Mi chiamavo James “Big” Mahone e sono qui grazie a Jack Folla.

Ero un teppista come tanti a Los Angeles, come tanti facevo parte di una band e passavo le giornate a scorrazzare in macchina per le periferie facendo casino. Saltuariamente lavoravo, un film porno o una partita di coca da piazzare. Raramente un servizio a qualcuno.

La notte invece si viveva.

Un giorno disgraziato ero seduto sulla spalliera del sedile posteriore della Buick decapottabile di Louis quando, girata una curva, siamo capitati nel mezzo di un regolamento di conti tra portoricani e gente della costa ovest. Quel deficiente ha inchiodato e girato la macchina con un testacoda, e io mi sono trovato a rotolare in mezzo alla strada.

Mi sono alzato mezzo stordito e ho visto due uomini a terra e vicino a loro una mitraglietta, una Mac-10. Guardandomi intorno ho preso l’arma – avrei potuto rivenderla per almeno mille dollari – e ho fatto per allontanarmi, ma proprio in quel momento è arrivata una macchina dei cops che mi ha bloccato.

Sono scesi due agenti con le pistole spianate e proteggendosi con le portiere blindate dell’auto mi hanno urlato di gettare l’arma. Ero fottuto.
Lasciai cadere l’Ingram. I poliziotti si rilassarono e uscirono dal riparo venendomi incontro. Raccolsero il mitra.

«Ehi John» fece uno, sventolando la pistola, «che ne facciamo di questo negro di merda?»

L’altro ammiccò:

«C’è stato un regolamento di conti, si sono ammazzati tra loro. Va bene così, tre morti, niente grane».

E alzò la canna verso di me, che ero di fronte a loro con le mani alzate.
Quello che nessuno dei due sapeva è che tengo sempre la mia Glock in una fondina a centro schiena e che sono un ottimo tiratore.

Lasciai la scena il più rapidamente possibile sperando di non essere notato, anche se sapevo che era difficile sparire per un negro alto più di due metri. Però ero libero.

Vagai per la periferia in cerca di un’auto da rubare. Inutile cercare i miei amici, ormai scottavo più della brace. Finalmente ne trovai una e partii verso nord, pensando che le strade verso il Messico sarebbero state le prime ad essere bloccate. Arrivai senza problemi a Thousand Oaks e mi fermai ad una stazione per fare rifornimento e mangiare qualcosa. Presi anche un paio di bottiglie e fu quello a fregarmi. Dovete capirmi, avevo avuto l’adrenalina a mille per delle ore e adesso stavo  cominciando a sentirmi svuotato.

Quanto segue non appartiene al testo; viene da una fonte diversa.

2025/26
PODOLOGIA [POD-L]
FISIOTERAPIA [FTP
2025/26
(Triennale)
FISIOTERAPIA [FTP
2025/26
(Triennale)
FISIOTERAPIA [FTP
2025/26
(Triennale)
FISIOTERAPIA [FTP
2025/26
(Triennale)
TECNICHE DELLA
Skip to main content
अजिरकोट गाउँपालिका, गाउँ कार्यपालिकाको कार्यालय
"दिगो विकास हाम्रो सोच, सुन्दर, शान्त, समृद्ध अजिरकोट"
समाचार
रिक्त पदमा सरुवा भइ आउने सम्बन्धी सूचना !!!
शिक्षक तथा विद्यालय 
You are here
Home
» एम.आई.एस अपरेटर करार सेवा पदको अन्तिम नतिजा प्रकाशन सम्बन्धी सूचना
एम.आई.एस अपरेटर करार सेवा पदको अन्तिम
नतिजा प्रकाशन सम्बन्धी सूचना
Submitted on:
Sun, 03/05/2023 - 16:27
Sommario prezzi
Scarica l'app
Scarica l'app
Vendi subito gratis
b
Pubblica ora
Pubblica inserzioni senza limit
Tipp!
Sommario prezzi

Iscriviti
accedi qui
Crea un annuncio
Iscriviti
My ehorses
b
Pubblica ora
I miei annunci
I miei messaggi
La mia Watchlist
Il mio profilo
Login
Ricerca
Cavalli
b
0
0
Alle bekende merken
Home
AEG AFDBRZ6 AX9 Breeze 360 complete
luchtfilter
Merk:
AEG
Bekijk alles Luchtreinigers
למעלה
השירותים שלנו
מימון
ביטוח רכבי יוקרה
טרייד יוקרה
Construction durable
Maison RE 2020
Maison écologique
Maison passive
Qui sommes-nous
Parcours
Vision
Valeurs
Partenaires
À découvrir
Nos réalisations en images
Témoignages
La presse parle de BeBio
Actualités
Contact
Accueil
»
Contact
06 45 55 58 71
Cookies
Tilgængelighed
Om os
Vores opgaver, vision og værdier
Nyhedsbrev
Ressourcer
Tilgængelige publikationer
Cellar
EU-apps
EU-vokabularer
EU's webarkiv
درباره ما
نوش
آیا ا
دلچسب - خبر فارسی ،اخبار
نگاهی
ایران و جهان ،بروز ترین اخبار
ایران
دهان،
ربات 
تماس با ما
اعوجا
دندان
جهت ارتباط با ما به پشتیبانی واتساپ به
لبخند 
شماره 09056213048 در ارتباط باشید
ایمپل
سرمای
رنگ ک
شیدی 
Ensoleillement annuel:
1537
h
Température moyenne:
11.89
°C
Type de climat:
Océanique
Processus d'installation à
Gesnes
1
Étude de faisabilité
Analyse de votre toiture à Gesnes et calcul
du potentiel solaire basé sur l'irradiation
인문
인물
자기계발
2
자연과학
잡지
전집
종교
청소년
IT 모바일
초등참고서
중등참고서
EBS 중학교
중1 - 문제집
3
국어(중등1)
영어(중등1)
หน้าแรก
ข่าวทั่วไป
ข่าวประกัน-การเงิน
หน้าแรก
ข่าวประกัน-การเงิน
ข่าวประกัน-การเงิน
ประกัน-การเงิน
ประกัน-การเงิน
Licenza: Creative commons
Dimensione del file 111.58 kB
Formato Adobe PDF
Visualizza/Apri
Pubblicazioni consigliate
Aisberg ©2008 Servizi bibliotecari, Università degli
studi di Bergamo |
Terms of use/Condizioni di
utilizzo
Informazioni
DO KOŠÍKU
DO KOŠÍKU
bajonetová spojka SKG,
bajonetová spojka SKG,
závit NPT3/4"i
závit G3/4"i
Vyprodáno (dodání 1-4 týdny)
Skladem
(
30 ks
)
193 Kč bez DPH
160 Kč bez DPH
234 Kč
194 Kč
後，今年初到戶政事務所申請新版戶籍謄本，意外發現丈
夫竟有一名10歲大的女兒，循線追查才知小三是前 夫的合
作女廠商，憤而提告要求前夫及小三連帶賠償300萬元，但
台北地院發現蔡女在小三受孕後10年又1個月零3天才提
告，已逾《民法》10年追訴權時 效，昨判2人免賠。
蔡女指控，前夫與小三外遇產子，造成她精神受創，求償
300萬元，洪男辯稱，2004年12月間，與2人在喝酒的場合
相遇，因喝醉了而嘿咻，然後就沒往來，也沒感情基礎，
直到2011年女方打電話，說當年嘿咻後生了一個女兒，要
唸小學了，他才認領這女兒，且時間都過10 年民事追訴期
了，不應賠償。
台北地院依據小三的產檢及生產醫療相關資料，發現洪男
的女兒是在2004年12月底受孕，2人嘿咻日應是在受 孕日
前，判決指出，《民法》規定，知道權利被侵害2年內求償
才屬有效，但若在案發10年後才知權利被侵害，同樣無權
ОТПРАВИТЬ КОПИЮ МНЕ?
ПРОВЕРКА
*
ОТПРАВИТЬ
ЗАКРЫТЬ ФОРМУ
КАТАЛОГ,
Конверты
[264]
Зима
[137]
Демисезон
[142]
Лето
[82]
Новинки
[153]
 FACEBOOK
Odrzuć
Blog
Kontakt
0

Mi risvegliai in un fosso a bordo strada, mentre la polizia mi stava tirando fuori dall’auto.
Dopo un paio di controlli si accorsero che l’auto era stata rubata e mi sbatterono in cella.

Ero morto, tra poco avrebbero collegato il furto con i due poliziotti morti e sarei stato fortunato se mi avessero mandato sulla sedia elettrica. Ma probabilmente mi avrebbero ammazzato lì.

Fu a questo punto che intervenne Jack Folla. Non so come fece, ma in qualche modo manipolò la banca dati e il furto dell’auto divenne un refuso: nessuna denuncia, anzi, il proprietario dichiarò al telefono che me l’aveva prestata, imprecò sapendo che era andata distrutta, ma poi disse che era assicurata anche contro i danni.

Così, per merito suo, adesso sono ad Alcatraz, ma come guardia, non come prigioniero.

Era il minimo che potessi fare, e comunque Jack sa tutta la mia storia e se volesse potrebbe prendermi per le palle. Ma non ce n’è bisogno, so essere riconoscente, e a lui ai suoi compagni dico: resistete ragazzi, non siete soli!